Each week we get our fruit and vegetables delivered. Sometimes we eat all the apples and sometimes they seem to accumulate in the fridge. Last week I decided that I had to make something with apples in it and since I have always wanted to make my own apple pie the decision was pretty easy.
I decided to use my food processor to follow Jamie Oliver’s.
for the pastry
• 250g plain flour, plus extra for dusting
• 50g icing sugar
• sea salt
• 1 lemon
• 125g cold butter, plus extra for greasing
• 1 large egg, preferably free-range or organic
• a splash of milk
for the filling
• 5 large eating apples
• 3 tablespoons Demerara sugar
• ½ teaspoon ground ginger
• ½ a lemon
• Preheat the oven to 180ºC
• From a height, sieve your flour into a food processor bowl with your chopping attachment in it
• Add the sugar, a pinch of salt, and finely grate over the zest of the lemon
• Cut the butter into cubes, then add to the bowl
• Pulse the butter into the flour and sugar until the mixture resembles breadcrumbs
• Crack the egg into the bowl with a tiny drop of milk and pulse until the dough comes together
• Wrap it in cling film and pop in the fridge to rest while you make the filling
• Peel all of your apples
• Cut the eating apples into eighths, get rid of the cores
• Add all the apple pieces to a small pan with the sugar and ginger.
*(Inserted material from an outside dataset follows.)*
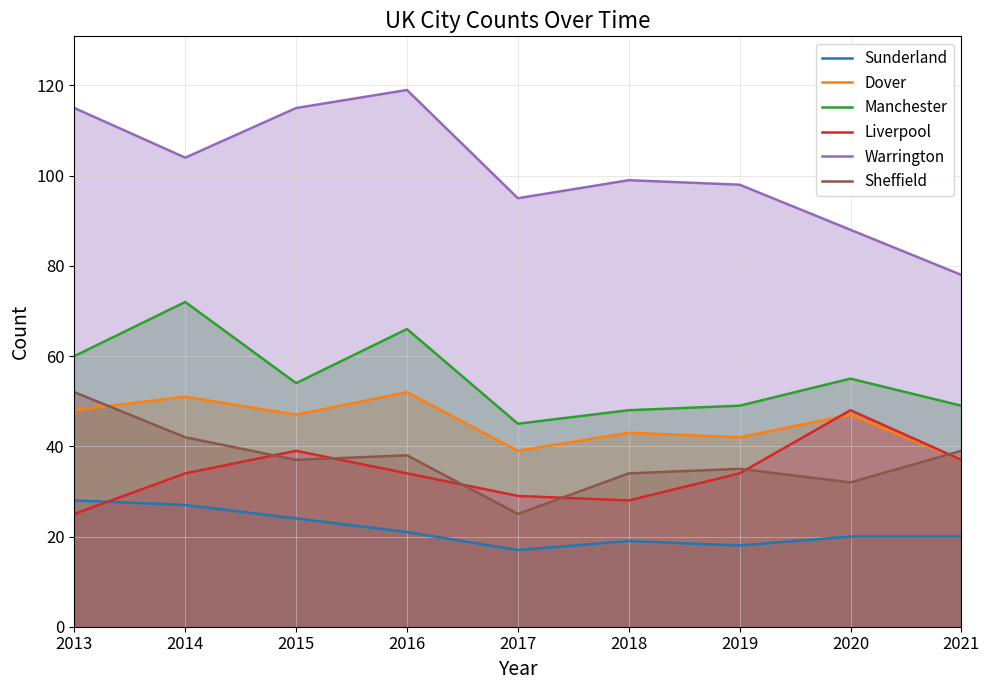

What is the value of the Manchester point at the 8th from the left?

55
• Finely grate over the zest of half a lemon, then squeeze in a little juice
• Toss to mix then put the pan on a medium low heat
• Simmer gently for 5 minutes or until the apples are just tender
• Remove from the heat and allow to cool completely
To make the pie:
• Dust a clean work surface and rolling pin with flour
• Divide your pastry dough into two and roll out one half until ½cm thick
• Carefully roll your pastry around the rolling pin, then unroll it carefully over a 20cm pie dish
• Ease the pastry into the dish, making sure you push it into all the sides, patch up any tears or breaks
• Pack the apple mix tightly into the pie dish
• Separate your remaining egg and beat the yolk with a splash of milk and brush over the pastry rim
• Roll out the other piece of dough until ½cm thick
• Carefully roll the pastry around the rolling pin, then unroll it over the top of the pie
• Fold the excess pastry back in then pinch and crimp the edges together using your finger and thumb
• Brush the top of the pie with more egg wash, then using a small sharp knife, make a couple of small incisions in the centre of the pie to let steam escape as it cooks
The pastry turned out amazing and I had fun rolling it out and lining the pie dish with it.
Jamie Oliver recommends quartering the apples but I used the food processor to slice them thickly. I wanted to be able to cover the entire base of the pie easily.
The outcome was a lovely rustic apple pie with a beautiful, slightly flakey pastry. Perfect served warm with ice-cream and vanilla bean custard.